RECORDS PROVIDED -
· · ·

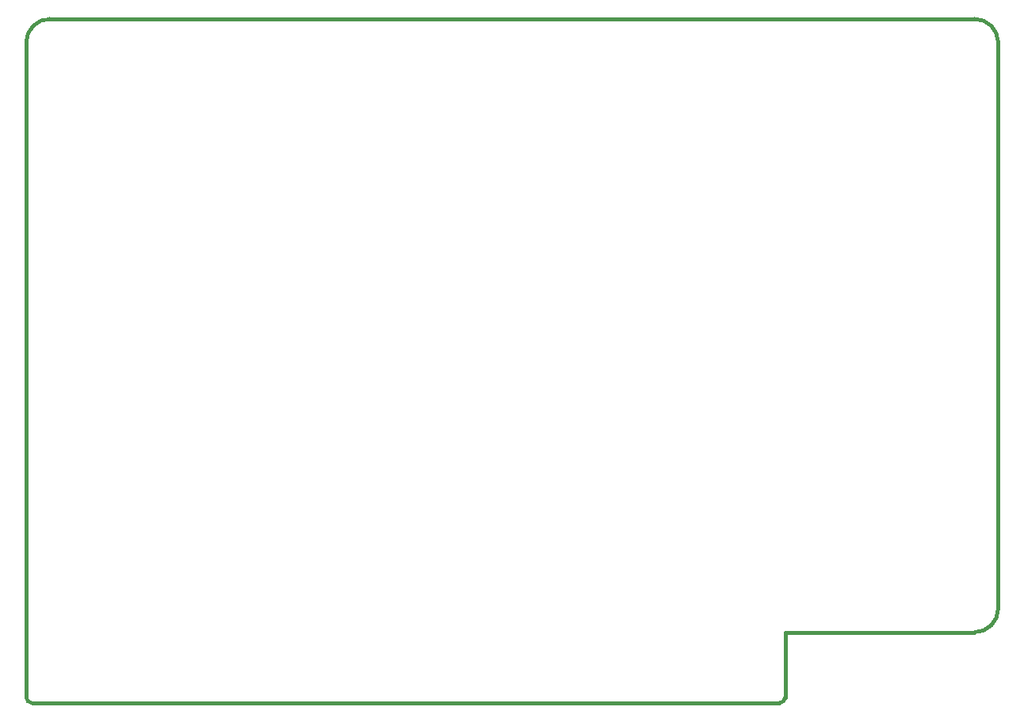
<source format=gbr>
%TF.GenerationSoftware,KiCad,Pcbnew,(5.1.6)-1*%
%TF.CreationDate,2020-12-22T22:51:50+03:00*%
%TF.ProjectId,RTL8019,52544c38-3031-4392-9e6b-696361645f70,rev?*%
%TF.SameCoordinates,Original*%
%TF.FileFunction,Profile,NP*%
%FSLAX46Y46*%
G04 Gerber Fmt 4.6, Leading zero omitted, Abs format (unit mm)*
G04 Created by KiCad (PCBNEW (5.1.6)-1) date 2020-12-22 22:51:50*
%MOMM*%
%LPD*%
G01*
G04 APERTURE LIST*
%TA.AperFunction,Profile*%
%ADD10C,0.381000*%
%TD*%
G04 APERTURE END LIST*
D10*
X133420000Y-123775000D02*
X133420000Y-53784500D01*
X214510000Y-116840000D02*
X214510000Y-123775000D01*
X135960000Y-51244500D02*
X234720000Y-51244500D01*
X237260000Y-53784500D02*
X237260000Y-114300000D01*
X214510000Y-116840000D02*
X234720000Y-116840000D01*
X237260000Y-53784500D02*
G75*
G03*
X234720000Y-51244500I-2540000J0D01*
G01*
X135960000Y-51244500D02*
G75*
G03*
X133420000Y-53784500I0J-2540000D01*
G01*
X234720000Y-116840000D02*
G75*
G03*
X237260000Y-114300000I0J2540000D01*
G01*
X133420000Y-123775000D02*
G75*
G03*
X134055000Y-124410000I635000J0D01*
G01*
X134055000Y-124410000D02*
X213875000Y-124410000D01*
X213875000Y-124410000D02*
G75*
G03*
X214510000Y-123775000I0J635000D01*
G01*
M02*

</source>
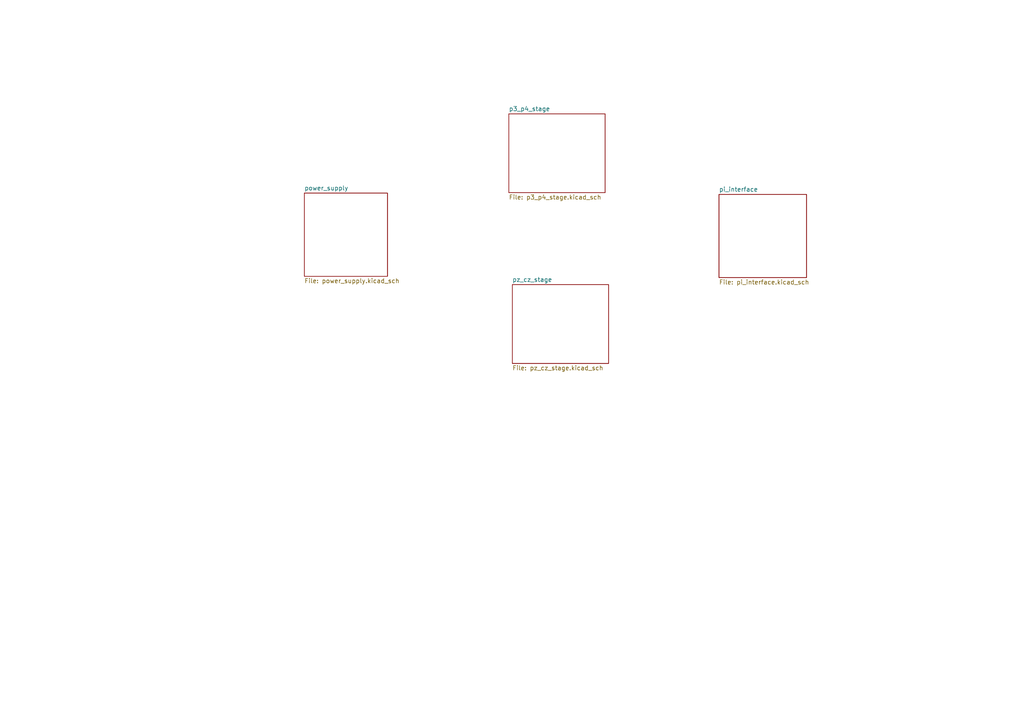
<source format=kicad_sch>
(kicad_sch
	(version 20250114)
	(generator "eeschema")
	(generator_version "9.0")
	(uuid "e0206a0b-7d8e-40c9-8e1a-6f0a40f99327")
	(paper "A4")
	(lib_symbols)
	(sheet
		(at 148.59 82.55)
		(size 27.94 22.86)
		(exclude_from_sim no)
		(in_bom yes)
		(on_board yes)
		(dnp no)
		(fields_autoplaced yes)
		(stroke
			(width 0.1524)
			(type solid)
		)
		(fill
			(color 0 0 0 0.0000)
		)
		(uuid "04a01f42-e26c-4f7c-afff-25cc8421631b")
		(property "Sheetname" "pz_cz_stage"
			(at 148.59 81.8384 0)
			(effects
				(font
					(size 1.27 1.27)
				)
				(justify left bottom)
			)
		)
		(property "Sheetfile" "pz_cz_stage.kicad_sch"
			(at 148.59 105.9946 0)
			(effects
				(font
					(size 1.27 1.27)
				)
				(justify left top)
			)
		)
		(instances
			(project "KiCadNFB"
				(path "/e0206a0b-7d8e-40c9-8e1a-6f0a40f99327"
					(page "3")
				)
			)
		)
	)
	(sheet
		(at 208.534 56.388)
		(size 25.4 24.13)
		(exclude_from_sim no)
		(in_bom yes)
		(on_board yes)
		(dnp no)
		(fields_autoplaced yes)
		(stroke
			(width 0.1524)
			(type solid)
		)
		(fill
			(color 0 0 0 0.0000)
		)
		(uuid "411559ef-7b18-4d57-a43b-1427f2066620")
		(property "Sheetname" "pi_interface"
			(at 208.534 55.6764 0)
			(effects
				(font
					(size 1.27 1.27)
				)
				(justify left bottom)
			)
		)
		(property "Sheetfile" "pi_interface.kicad_sch"
			(at 208.534 81.1026 0)
			(effects
				(font
					(size 1.27 1.27)
				)
				(justify left top)
			)
		)
		(instances
			(project "KiCadNFB"
				(path "/e0206a0b-7d8e-40c9-8e1a-6f0a40f99327"
					(page "5")
				)
			)
		)
	)
	(sheet
		(at 147.574 33.02)
		(size 27.94 22.86)
		(exclude_from_sim no)
		(in_bom yes)
		(on_board yes)
		(dnp no)
		(fields_autoplaced yes)
		(stroke
			(width 0.1524)
			(type solid)
		)
		(fill
			(color 0 0 0 0.0000)
		)
		(uuid "a4dfc3ad-9a03-4571-9238-68fe34b6a98f")
		(property "Sheetname" "p3_p4_stage"
			(at 147.574 32.3084 0)
			(effects
				(font
					(size 1.27 1.27)
				)
				(justify left bottom)
			)
		)
		(property "Sheetfile" "p3_p4_stage.kicad_sch"
			(at 147.574 56.4646 0)
			(effects
				(font
					(size 1.27 1.27)
				)
				(justify left top)
			)
		)
		(instances
			(project "KiCadNFB"
				(path "/e0206a0b-7d8e-40c9-8e1a-6f0a40f99327"
					(page "4")
				)
			)
		)
	)
	(sheet
		(at 88.265 56.007)
		(size 24.13 24.13)
		(exclude_from_sim no)
		(in_bom yes)
		(on_board yes)
		(dnp no)
		(fields_autoplaced yes)
		(stroke
			(width 0.1524)
			(type solid)
		)
		(fill
			(color 0 0 0 0.0000)
		)
		(uuid "f4f7546c-d0fb-4470-8833-a3b6c72a962e")
		(property "Sheetname" "power_supply"
			(at 88.265 55.2954 0)
			(effects
				(font
					(size 1.27 1.27)
				)
				(justify left bottom)
			)
		)
		(property "Sheetfile" "power_supply.kicad_sch"
			(at 88.265 80.7216 0)
			(effects
				(font
					(size 1.27 1.27)
				)
				(justify left top)
			)
		)
		(instances
			(project "KiCadNFB"
				(path "/e0206a0b-7d8e-40c9-8e1a-6f0a40f99327"
					(page "2")
				)
			)
		)
	)
	(sheet_instances
		(path "/"
			(page "1")
		)
	)
	(embedded_fonts no)
)

</source>
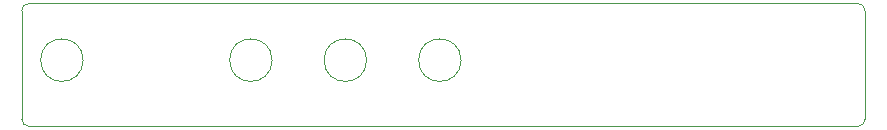
<source format=gbr>
%TF.GenerationSoftware,KiCad,Pcbnew,7.0.2*%
%TF.CreationDate,2023-09-14T23:45:26-06:00*%
%TF.ProjectId,ControlPanel,436f6e74-726f-46c5-9061-6e656c2e6b69,rev?*%
%TF.SameCoordinates,Original*%
%TF.FileFunction,Profile,NP*%
%FSLAX46Y46*%
G04 Gerber Fmt 4.6, Leading zero omitted, Abs format (unit mm)*
G04 Created by KiCad (PCBNEW 7.0.2) date 2023-09-14 23:45:26*
%MOMM*%
%LPD*%
G01*
G04 APERTURE LIST*
%TA.AperFunction,Profile*%
%ADD10C,0.100000*%
%TD*%
G04 APERTURE END LIST*
D10*
X110000000Y-114000000D02*
G75*
G03*
X110000000Y-114000000I-1800000J0D01*
G01*
X151600000Y-119600000D02*
X81400000Y-119600000D01*
X152200000Y-109800000D02*
G75*
G03*
X151600000Y-109200000I-600000J0D01*
G01*
X86000000Y-114000000D02*
G75*
G03*
X86000000Y-114000000I-1800000J0D01*
G01*
X151600000Y-119600000D02*
G75*
G03*
X152200000Y-119000000I0J600000D01*
G01*
X118000000Y-114000000D02*
G75*
G03*
X118000000Y-114000000I-1800000J0D01*
G01*
X81400000Y-109200000D02*
G75*
G03*
X80800000Y-109800000I0J-600000D01*
G01*
X152200000Y-109800000D02*
X152200000Y-119000000D01*
X80800000Y-119000000D02*
G75*
G03*
X81400000Y-119600000I600000J0D01*
G01*
X81400000Y-109200000D02*
X151600000Y-109200000D01*
X102000000Y-114000000D02*
G75*
G03*
X102000000Y-114000000I-1800000J0D01*
G01*
X80800000Y-119000000D02*
X80800000Y-109800000D01*
M02*

</source>
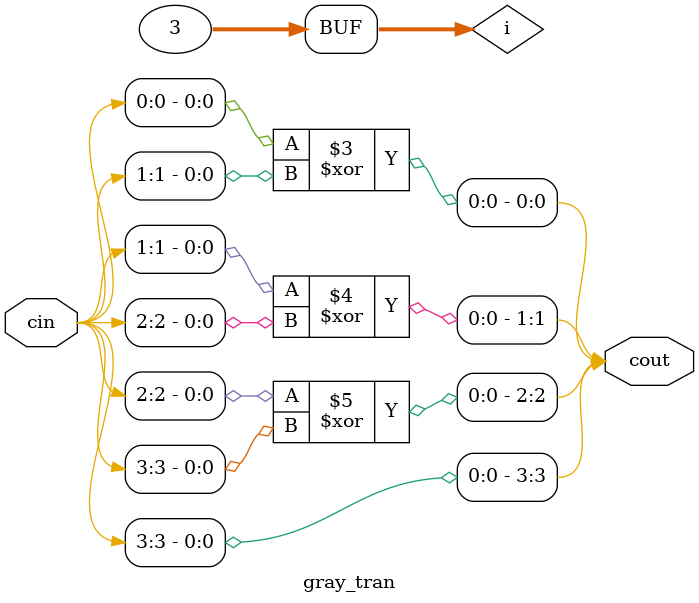
<source format=v>
module gray_tran #(
    parameter N =4
) (
    input [N-1:0] cin,
    output reg [N-1:0] cout
);
    integer i;
    always @* begin
        for (i = 0;i < N-1;i = i+1) begin
            cout[i] = (cin[i] ^ cin[i+1]);
        end
        cout[N-1] = cin[N-1];
    end
    
endmodule
</source>
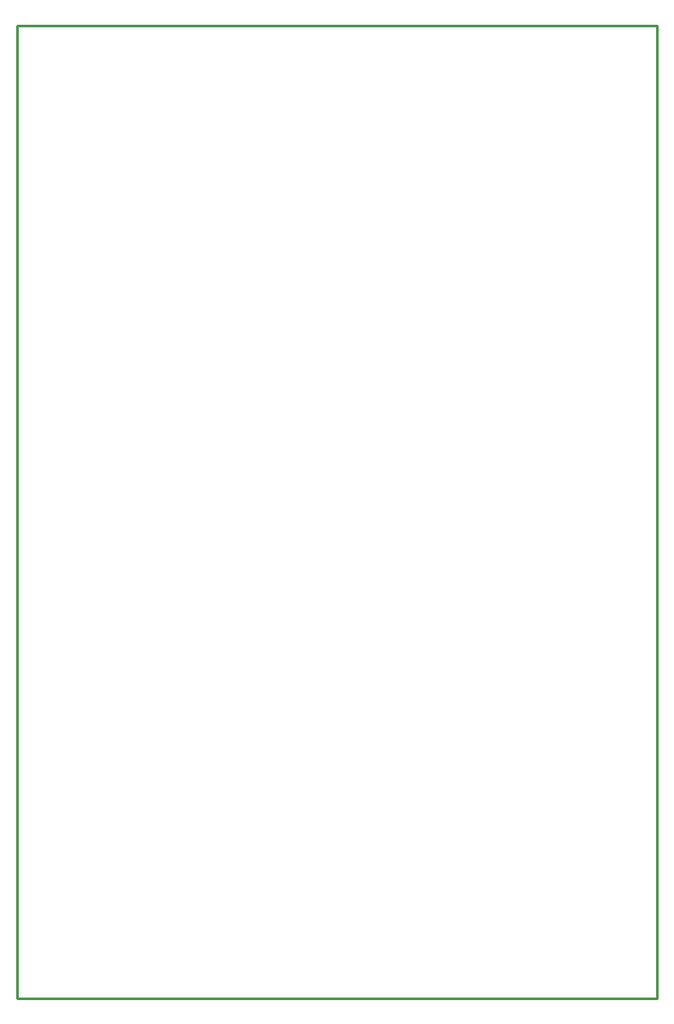
<source format=gm1>
G04*
G04 #@! TF.GenerationSoftware,Altium Limited,Altium Designer,23.3.1 (30)*
G04*
G04 Layer_Color=16711935*
%FSLAX44Y44*%
%MOMM*%
G71*
G04*
G04 #@! TF.SameCoordinates,D36B0BC1-D60A-48D3-9530-44C1F81AE03C*
G04*
G04*
G04 #@! TF.FilePolarity,Positive*
G04*
G01*
G75*
%ADD15C,0.2540*%
D15*
X635000Y330200D02*
Y1295400D01*
Y330200D02*
X1270000D01*
Y1295400D01*
X635000D02*
X1270000D01*
M02*

</source>
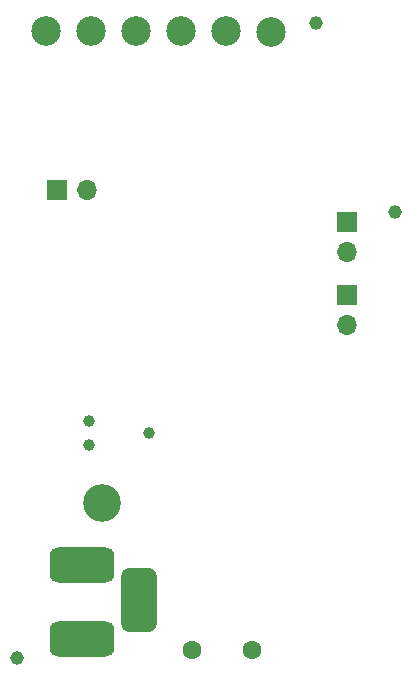
<source format=gbr>
%TF.GenerationSoftware,KiCad,Pcbnew,7.0.6*%
%TF.CreationDate,2023-08-18T05:18:53-04:00*%
%TF.ProjectId,esp-lightthing,6573702d-6c69-4676-9874-7468696e672e,rev?*%
%TF.SameCoordinates,Original*%
%TF.FileFunction,Soldermask,Bot*%
%TF.FilePolarity,Negative*%
%FSLAX46Y46*%
G04 Gerber Fmt 4.6, Leading zero omitted, Abs format (unit mm)*
G04 Created by KiCad (PCBNEW 7.0.6) date 2023-08-18 05:18:53*
%MOMM*%
%LPD*%
G01*
G04 APERTURE LIST*
G04 Aperture macros list*
%AMRoundRect*
0 Rectangle with rounded corners*
0 $1 Rounding radius*
0 $2 $3 $4 $5 $6 $7 $8 $9 X,Y pos of 4 corners*
0 Add a 4 corners polygon primitive as box body*
4,1,4,$2,$3,$4,$5,$6,$7,$8,$9,$2,$3,0*
0 Add four circle primitives for the rounded corners*
1,1,$1+$1,$2,$3*
1,1,$1+$1,$4,$5*
1,1,$1+$1,$6,$7*
1,1,$1+$1,$8,$9*
0 Add four rect primitives between the rounded corners*
20,1,$1+$1,$2,$3,$4,$5,0*
20,1,$1+$1,$4,$5,$6,$7,0*
20,1,$1+$1,$6,$7,$8,$9,0*
20,1,$1+$1,$8,$9,$2,$3,0*%
G04 Aperture macros list end*
%ADD10C,2.500000*%
%ADD11C,0.990600*%
%ADD12C,1.152000*%
%ADD13C,3.200000*%
%ADD14R,1.700000X1.700000*%
%ADD15O,1.700000X1.700000*%
%ADD16RoundRect,0.750000X-2.000000X-0.750000X2.000000X-0.750000X2.000000X0.750000X-2.000000X0.750000X0*%
%ADD17RoundRect,0.750000X-0.750000X-2.000000X0.750000X-2.000000X0.750000X2.000000X-0.750000X2.000000X0*%
%ADD18C,1.600000*%
G04 APERTURE END LIST*
D10*
%TO.C,J101*%
X118870000Y-94225000D03*
X122680000Y-94225000D03*
X126490000Y-94225000D03*
X130300000Y-94225000D03*
X134110000Y-94225000D03*
X137920000Y-94265000D03*
%TD*%
D11*
%TO.C,J203*%
X127538825Y-128263825D03*
X122458825Y-129279825D03*
X122458825Y-127247825D03*
%TD*%
D12*
%TO.C,REF\u002A\u002A*%
X116340000Y-147270000D03*
%TD*%
%TO.C,REF\u002A\u002A*%
X141700000Y-93490000D03*
%TD*%
D13*
%TO.C,REF\u002A\u002A*%
X123570000Y-134190000D03*
%TD*%
D14*
%TO.C,J103*%
X144300000Y-116550000D03*
D15*
X144300000Y-119090000D03*
%TD*%
D12*
%TO.C,REF\u002A\u002A*%
X148380000Y-109510000D03*
%TD*%
D14*
%TO.C,C101*%
X119755000Y-107640000D03*
D15*
X122295000Y-107640000D03*
%TD*%
D16*
%TO.C,J201*%
X121890000Y-139390000D03*
X121890000Y-145640000D03*
D17*
X126690000Y-142340000D03*
%TD*%
D18*
%TO.C,J202*%
X131230000Y-146590000D03*
X136230000Y-146590000D03*
%TD*%
D14*
%TO.C,J102*%
X144300000Y-110335000D03*
D15*
X144300000Y-112875000D03*
%TD*%
M02*

</source>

· · ·

WORK REQUIRED - Once the lines of the entries containing the word "GenerationSoftware" have been counted, report the number alone.

ANSWER TO THIS PROBLEM - 4